# Framing Odd Corners?



## ddawg16 (Aug 15, 2011)

Ok....what is the 'right' way to frame an odd corner?

I have several 45 and 30 degree corners I need to frame. The bottom and top plates are easy...what ever the angle is....1/2 that...

I do not want to do it like I see most construction where they just get the stud close...works fine for the inside of the wall...but the outside ends up with a gap.

My guess is that the best way is to take a 4x4 and rip it with my table saw....I'm thinking that if I do it right, I can actually take the piece I cut off and use it on the other corner.


----------



## mae-ling (Dec 9, 2011)

the small gap on the outside is not a problem.
We used to rip a strip off of a 2x4 with the right angle on it.


----------



## woodworkbykirk (Sep 25, 2011)

same here. align the studs at the inside corner of the plate, then rip a filler strip for the outside corner on the angle of the wall. this will give solid backing for the drywall and corner bead


----------



## sixeightten (Feb 10, 2009)

Here is the trick for a 2x4 wall with a 45 degree angle. Rip a 2x4 at 2" to the long side at a 22 1/2 bevel.

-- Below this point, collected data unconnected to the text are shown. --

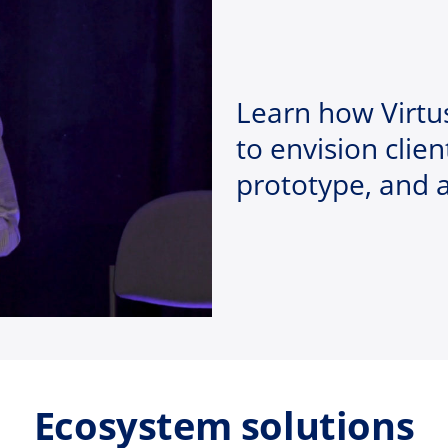
Learn how Virtu
to envision clien
prototype, and 
Ecosystem solutions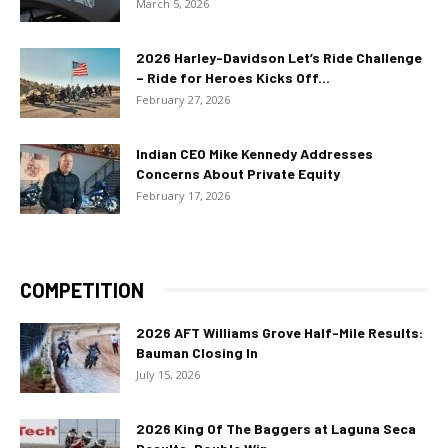
March 5, 2026
2026 Harley-Davidson Let’s Ride Challenge
– Ride for Heroes Kicks Off...
February 27, 2026
Indian CEO Mike Kennedy Addresses
Concerns About Private Equity
February 17, 2026
COMPETITION
2026 AFT Williams Grove Half-Mile Results:
Bauman Closing In
July 15, 2026
2026 King Of The Baggers at Laguna Seca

This will give you two equal bevels by making one cut. staple these two pieces to each other and use this at the end of the angled walls.


----------



## woodworkbykirk (Sep 25, 2011)

you can also just rip the 2x4 in half with teh angle on it and get two out of one by having the short point on the ripped peice line up with the outside corner . this peice gets through nailed through the common stud closest to teh corner.. the long point tip will be flush with the opposite stud on the joiner wall

if i can find my cables to my scanner ill do a sketch and post it


----------